Exercise data Block Start

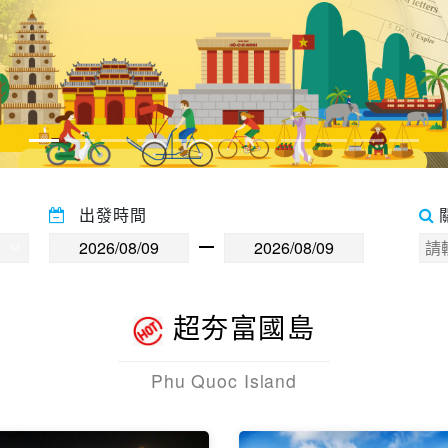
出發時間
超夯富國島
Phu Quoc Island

Exercise data Block End
Exercise data Block Start

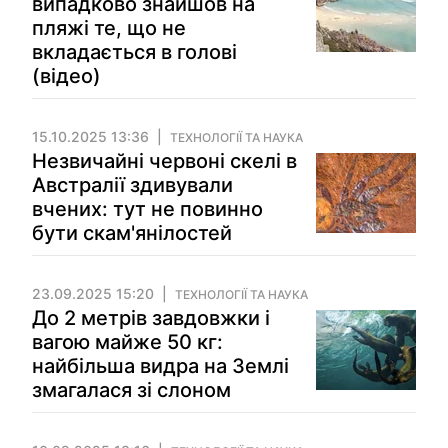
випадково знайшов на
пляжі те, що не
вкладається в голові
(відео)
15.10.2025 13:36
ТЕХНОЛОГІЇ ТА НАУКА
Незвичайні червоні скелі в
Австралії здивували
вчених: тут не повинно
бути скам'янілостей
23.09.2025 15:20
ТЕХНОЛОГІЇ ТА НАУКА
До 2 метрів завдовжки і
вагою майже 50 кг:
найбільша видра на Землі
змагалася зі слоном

Exercise data Block End

Copy out, word for word, the lines above from the one with "випадково знайшов на" up to and including the one with "змагалася зі слоном".

випадково знайшов на
пляжі те, що не
вкладається в голові
(відео)
15.10.2025 13:36
ТЕХНОЛОГІЇ ТА НАУКА
Незвичайні червоні скелі в
Австралії здивували
вчених: тут не повинно
бути скам'янілостей
23.09.2025 15:20
ТЕХНОЛОГІЇ ТА НАУКА
До 2 метрів завдовжки і
вагою майже 50 кг:
найбільша видра на Землі
змагалася зі слоном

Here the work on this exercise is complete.